Aérien : Air France quitte Orly, sauf pour les liaisons avec la Corse

Aérien : Air France quitte Orly, sauf pour les liaisons avec la Corse

Présents depuis 1946, les derniers avions bleu, blanc et rouge de la compagnie nationale Air France ont quitté l'aéroport d'Orly pour s'installer à l'aéroport de Paris-Charles-de-Gaulle. Parmi les derniers vols opérés depuis Orly vendredi, celui vers La Réunion.

À partir de dimanche, il ne restera plus que quelques avions Air France pour réaliser les liaisons vers la Corse. Depuis l'aéroport de Paris-Charles-de-Gaulle, le groupe proposera désormais douze vols par jour vers Toulouse et Nice, dix vers Marseille, en plus de ses liaisons vers les Antilles, la Guyane et La Réunion. Quant à Orly, les créneaux Air France dédiés à Marseille, Toulouse et Nice sont repris par Transavia, sa filiale à bas coût.

Depuis cette annonce de départ en octobre 2023, Air France a plusieurs fois expliqué que ses liaisons étaient déficitaires, avant même la crise sanitaire du Covid-19. La situation a empiré après la pandémie : la fréquentation de ses vols au départ d'Orly vers Marseille, Toulouse et Nice a diminué de 40% entre 2019 et 2023, à cause notamment du développement du télétravail, des visioconférences, ou encore du renforcement de l'offre des trains.

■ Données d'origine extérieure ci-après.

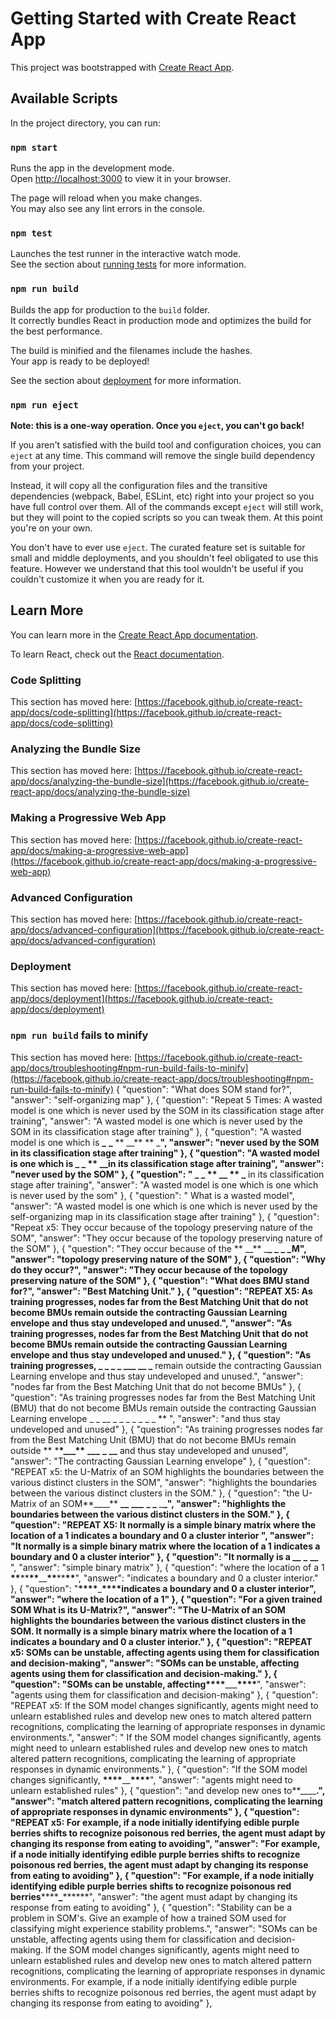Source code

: # Getting Started with Create React App

This project was bootstrapped with [Create React App](https://github.com/facebook/create-react-app).

## Available Scripts

In the project directory, you can run:

### `npm start`

Runs the app in the development mode.\
Open [http://localhost:3000](http://localhost:3000) to view it in your browser.

The page will reload when you make changes.\
You may also see any lint errors in the console.

### `npm test`

Launches the test runner in the interactive watch mode.\
See the section about [running tests](https://facebook.github.io/create-react-app/docs/running-tests) for more information.

### `npm run build`

Builds the app for production to the `build` folder.\
It correctly bundles React in production mode and optimizes the build for the best performance.

The build is minified and the filenames include the hashes.\
Your app is ready to be deployed!

See the section about [deployment](https://facebook.github.io/create-react-app/docs/deployment) for more information.

### `npm run eject`

**Note: this is a one-way operation. Once you `eject`, you can't go back!**

If you aren't satisfied with the build tool and configuration choices, you can `eject` at any time. This command will remove the single build dependency from your project.

Instead, it will copy all the configuration files and the transitive dependencies (webpack, Babel, ESLint, etc) right into your project so you have full control over them. All of the commands except `eject` will still work, but they will point to the copied scripts so you can tweak them. At this point you're on your own.

You don't have to ever use `eject`. The curated feature set is suitable for small and middle deployments, and you shouldn't feel obligated to use this feature. However we understand that this tool wouldn't be useful if you couldn't customize it when you are ready for it.

## Learn More

You can learn more in the [Create React App documentation](https://facebook.github.io/create-react-app/docs/getting-started).

To learn React, check out the [React documentation](https://reactjs.org/).

### Code Splitting

This section has moved here: [https://facebook.github.io/create-react-app/docs/code-splitting](https://facebook.github.io/create-react-app/docs/code-splitting)

### Analyzing the Bundle Size

This section has moved here: [https://facebook.github.io/create-react-app/docs/analyzing-the-bundle-size](https://facebook.github.io/create-react-app/docs/analyzing-the-bundle-size)

### Making a Progressive Web App

This section has moved here: [https://facebook.github.io/create-react-app/docs/making-a-progressive-web-app](https://facebook.github.io/create-react-app/docs/making-a-progressive-web-app)

### Advanced Configuration

This section has moved here: [https://facebook.github.io/create-react-app/docs/advanced-configuration](https://facebook.github.io/create-react-app/docs/advanced-configuration)

### Deployment

This section has moved here: [https://facebook.github.io/create-react-app/docs/deployment](https://facebook.github.io/create-react-app/docs/deployment)

### `npm run build` fails to minify

This section has moved here: [https://facebook.github.io/create-react-app/docs/troubleshooting#npm-run-build-fails-to-minify](https://facebook.github.io/create-react-app/docs/troubleshooting#npm-run-build-fails-to-minify)
{
"question": "What does SOM stand for?",
"answer": "self-organizing map"
},
{
"question": "Repeat 5 Times: A wasted model is one which is never used by the SOM in its classification stage after training",
"answer": "A wasted model is one which is never used by the SOM in its classification stage after training"
},
{
"question": "A wasted model is one which is **\_** **\_** ** \_\_** ** \_**",
"answer": "never used by the SOM in its classification stage after training"
},
{
"question": "A wasted model is one which is **\_** **\_** ** \_\_**in its classification stage after training",
"answer": "never used by the SOM"
},
{
"question": " **\_** **\_** ** \_\_** ** \_** in its classification stage after training",
"answer": "A wasted model is one which is one which is never used by the som"
},
{
"question": " What is a wasted model",
"answer": "A wasted model is one which is one which is never used by the self-organizing map in its classification stage after training"
},
{
"question": "Repeat x5: They occur because of the topology preserving nature of the SOM",
"answer": "They occur because of the topology preserving nature of the SOM"
},
{
"question": "They occur because of the ** \_\_** \_**\_ \_** **\_ \_**M",
"answer": "topology preserving nature of the SOM"
},
{
"question": "Why do they occur?",
"answer": "They occur because of the topology preserving nature of the SOM"
},
{
"question": "What does BMU stand for?",
"answer": "Best Matching Unit."
},
{
"question": "REPEAT X5: As training progresses, nodes far from the Best Matching Unit that do not become BMUs remain outside the contracting Gaussian Learning envelope and thus stay undeveloped and unused.",
"answer": "As training progresses, nodes far from the Best Matching Unit that do not become BMUs remain outside the contracting Gaussian Learning envelope and thus stay undeveloped and unused."
},
{
"question": "As training progresses, **\_** **\_ \_** **\_ \_\_\_** \_**\_ \_** remain outside the contracting Gaussian Learning envelope and thus stay undeveloped and unused.",
"answer": "nodes far from the Best Matching Unit that do not become BMUs"
},
{
"question": "As training progresses nodes far from the Best Matching Unit (BMU) that do not become BMUs remain outside the contracting Gaussian Learning envelope \_ _ \_\_ _ \_ \_ \_ \_ \_ \_ ** ",
"answer": "and thus stay undeveloped and unused"
},
{
"question": "As training progresses nodes far from the Best Matching Unit (BMU) that do not become BMUs remain outside ** \***\*\_\_\_\*\*** **\_\_\_** **\_** **\_\_** and thus stay undeveloped and unused",
"answer": "The contracting Gaussian Learning envelope"
},
{
"question": "REPEAT x5: the U-Matrix of an SOM highlights the boundaries between the various distinct clusters in the SOM",
"answer": "highlights the boundaries between the various distinct clusters in the SOM."
},
{
"question": "the U-Matrix of an SOM**\_\_\_\_** **\_\_** **\_\_\_** **\_ \_** \_**\_",
"answer": "highlights the boundaries between the various distinct clusters in the SOM."
},
{
"question": "REPEAT X5: It normally is a simple binary matrix where the location of a 1 indicates a boundary and 0 a cluster interior ",
"answer": "It normally is a simple binary matrix where the location of a 1 indicates a boundary and 0 a cluster interior"
},
{
"question": "It normally is a \_\_** **\_** **\_\_** ",
"answer": "simple binary matrix"
},
{
"question": "where the location of a 1 **\*\***\*\***\*\***\_\_**\*\***\*\***\*\***",
"answer": "indicates a boundary and 0 a cluster interior."
},
{
"question": "**\*\*\*\***\_**\*\*\*\***indicates a boundary and 0 a cluster interior",
"answer": "where the location of a 1"
},
{
"question": "For a given trained SOM What is its U-Matrix?",
"answer": "The U-Matrix of an SOM highlights the boundaries between the various distinct clusters in the SOM. It normally is a simple binary matrix where the location of a 1 indicates a boundary and 0 a cluster interior."
},
{
"question": "REPEAT x5: SOMs can be unstable, affecting agents using them for classification and decision-making",
"answer": "SOMs can be unstable, affecting agents using them for classification and decision-making."
},
{
"question": "SOMs can be unstable, affecting**\*\*\*\***\_\_\_**\*\*\*\***",
"answer": "agents using them for classification and decision-making"
},
{
"question": "REPEAT x5: If the SOM model changes significantly, agents might need to unlearn established rules and develop new ones to match altered pattern recognitions, complicating the learning of appropriate responses in dynamic environments.",
"answer": " If the SOM model changes significantly, agents might need to unlearn established rules and develop new ones to match altered pattern recognitions, complicating the learning of appropriate responses in dynamic environments."
},
{
"question": "If the SOM model changes significantly, **\*\*\*\***\_\_**\*\*\*\***",
"answer": "agents might need to unlearn established rules"
},
{
"question": "and develop new ones to**\_\_\_\_**.",
"answer": "match altered pattern recognitions, complicating the learning of appropriate responses in dynamic environments"
},
{
"question": "REPEAT x5: For example, if a node initially identifying edible purple berries shifts to recognize poisonous red berries, the agent must adapt by changing its response from eating to avoiding",
"answer": "For example, if a node initially identifying edible purple berries shifts to recognize poisonous red berries, the agent must adapt by changing its response from eating to avoiding"
},
{
"question": "For example, if a node initially identifying edible purple berries shifts to recognize poisonous red berries**\*\*\*\***\_**\*\*\*\***",
"answer": "the agent must adapt by changing its response from eating to avoiding"
},
{
"question": "Stability can be a problem in SOM's. Give an example of how a trained SOM used for classifying might experience stability problems.",
"answer": "SOMs can be unstable, affecting agents using them for classification and decision-making. If the SOM model changes significantly, agents might need to unlearn established rules and develop new ones to match altered pattern recognitions, complicating the learning of appropriate responses in dynamic environments. For example, if a node initially identifying edible purple berries shifts to recognize poisonous red berries, the agent must adapt by changing its response from eating to avoiding"
},
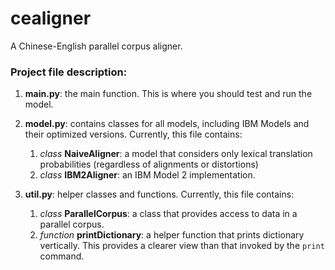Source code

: cealigner
=========

A Chinese-English parallel corpus aligner. 

### Project file description:

1.  **main.py**: the main function. This is where you should test and run the model.
2.  **model.py**: contains classes for all models, including IBM Models and their optimized versions. Currently, this file contains:

    1.   *class* **NaiveAligner**: a model that considers only lexical translation probabilities (regardless of alignments or distortions)
    2.   *class* **IBM2Aligner**: an IBM Model 2 implementation.
    
    
3.  **util.py**: helper classes and functions. Currently, this file contains:
    
    1.   *class* **ParallelCorpus**: a class that provides access to data in a parallel corpus. 
    2.   *function* **printDictionary**: a helper function that prints dictionary vertically. This provides a clearer view than that invoked by the `print` command.
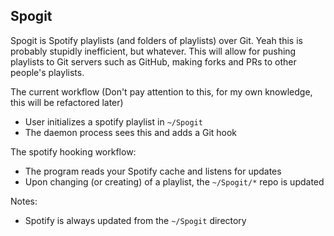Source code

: ## Spogit

Spogit is Spotify playlists (and folders of playlists) over Git. Yeah this is probably stupidly inefficient, but whatever. This will allow for pushing playlists to Git servers such as GitHub, making forks and PRs to other people's playlists.





The current workflow (Don't pay attention to this, for my own knowledge, this will be refactored later)

- User initializes a spotify playlist in `~/Spogit`
- The daemon process sees this and adds a Git hook

The spotify hooking workflow:

- The program reads your Spotify cache and listens for updates
- Upon changing (or creating) of a playlist, the `~/Spogit/*` repo is updated

Notes:

- Spotify is always updated from the `~/Spogit` directory
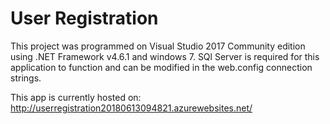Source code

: 
# User Registration

This project was programmed on Visual Studio 2017 Community edition using .NET Framework v4.6.1 and windows 7.
SQl Server is required for this application to function and can be modified in the web.config connection strings.

This app is currently hosted on:
http://userregistration20180613094821.azurewebsites.net/
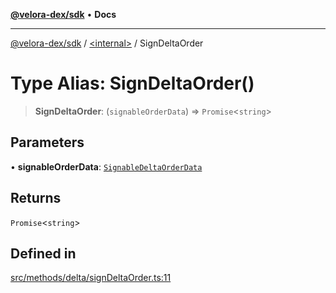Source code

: [**@velora-dex/sdk**](../../README.md) • **Docs**

***

[@velora-dex/sdk](../../globals.md) / [\<internal\>](../README.md) / SignDeltaOrder

# Type Alias: SignDeltaOrder()

> **SignDeltaOrder**: (`signableOrderData`) => `Promise`\<`string`\>

## Parameters

• **signableOrderData**: [`SignableDeltaOrderData`](../../type-aliases/SignableDeltaOrderData.md)

## Returns

`Promise`\<`string`\>

## Defined in

[src/methods/delta/signDeltaOrder.ts:11](https://github.com/VeloraDEX/sdk/blob/master/src/methods/delta/signDeltaOrder.ts#L11)
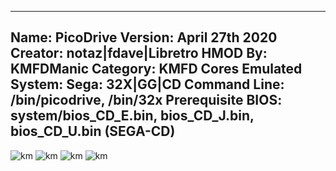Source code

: -----------------------
Name: PicoDrive
Version: April 27th 2020
Creator: notaz|fdave|Libretro
HMOD By: KMFDManic
Category: KMFD Cores
Emulated System: Sega: 32X|GG|CD
Command Line: /bin/picodrive, /bin/32x
Prerequisite BIOS: system/bios_CD_E.bin, bios_CD_J.bin, bios_CD_U.bin (SEGA-CD)
-----------------------
![km](https://i.imgur.com/NoDlXLV.png)
![km](https://i.imgur.com/opH66xS.png)
![km](https://i.imgur.com/OQmtuKq.png)
![km](https://i.imgur.com/ccwp5zl.png)

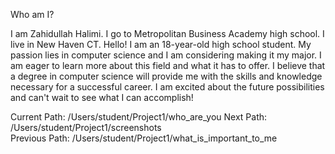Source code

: Who am I? 

I am Zahidullah Halimi. I go to Metropolitan Business Academy high school. I live in New Haven CT.
Hello! I am an 18-year-old high school student. My passion lies in computer science and I am considering making 
it my major. I am eager to learn more about this field and what it has to offer. I believe that a degree in 
computer science will provide me with the skills and knowledge necessary for a successful career. I am excited 
about the future possibilities and can't wait to see what I can accomplish! 


Current Path: /Users/student/Project1/who_are_you
Next Path: /Users/student/Project1/screenshots         
Previous Path: /Users/student/Project1/what_is_important_to_me

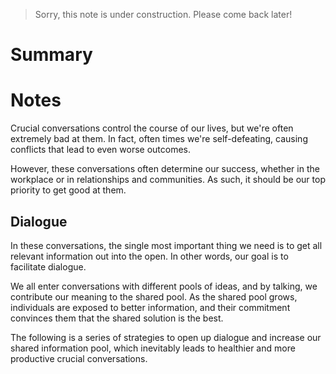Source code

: > Sorry, this note is under construction. Please come back later!

# Summary

# Notes
Crucial conversations control the course of our lives, but we're often extremely bad at them. In fact, often times we're self-defeating, causing conflicts that lead to even worse outcomes.

However, these conversations often determine our success, whether in the workplace or in relationships and communities. As such, it should be our top priority to get good at them.

## Dialogue
In these conversations, the single most important thing we need is to get all relevant information out into the open. In other words, our goal is to facilitate dialogue.

We all enter conversations with different pools of ideas, and by talking, we contribute our meaning to the shared pool. As the shared pool grows, individuals are exposed to better information, and their commitment convinces them that the shared solution is the best.

The following is a series of strategies to open up dialogue and increase our shared information pool, which inevitably leads to healthier and more productive crucial conversations.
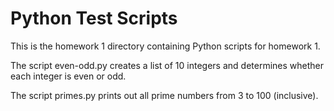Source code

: # Python Test Scripts

This is the homework 1 directory containing Python scripts for homework 1.

The script even-odd.py creates a list of 10 integers and determines whether each integer is even or odd.

The script primes.py prints out all prime numbers from 3 to 100 (inclusive).
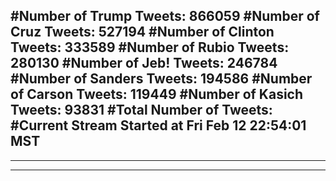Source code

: #Number of Trump Tweets: 866059
#Number of Cruz Tweets: 527194
#Number of Clinton Tweets: 333589
#Number of Rubio Tweets: 280130
#Number of Jeb! Tweets: 246784
#Number of Sanders Tweets: 194586
#Number of Carson Tweets: 119449
#Number of Kasich Tweets: 93831
#Total Number of Tweets:  
#Current Stream Started at Fri Feb 12 22:54:01 MST
---
---
---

En basculant ses vols d'Orly vers Paris-Charles-de-Gaulle, hub international, Air France compte attirer une clientèle d'affaires et des passagers qui ont besoin d'aller à Paris-Charles-de-Gaulle pour partir ensuite vers l'étranger. Pour les Outre-mer, il s’agira aussi de mieux connecter ces territoires à son offre internationale opérée depuis CDG. 

À Orly, Transavia pourra proposer des prix plus bas et ses clients continueront à bénéficier de l'offre fidélité du groupe Air France-KLM. « Pour les 'low-cost' déjà installés à Orly, ça va être globalement plus difficile qu'avant, on va voir des tarifs plus compétitifs. L'écart dont pouvait bénéficier un EasyJet jusqu'à présent sur l'aéroport d'Orly sera beaucoup plus difficile à soutenir face à un Transavia », note Arnaud Aymé, consultant spécialiste des transports au cabinet Sia, au micro de France Inter.

Pour rappel, la compagnie nationale effectuait déjà ses vols vers la Polynésie et la Nouvelle-Calédonie depuis Paris-Charles-de-Gaulle, étant des destinations nécessitant des escales internationale (Los Angeles et Tokyo). La compagnie avait récemment commencé le déménagement à CDG de ses vols vers les DROM.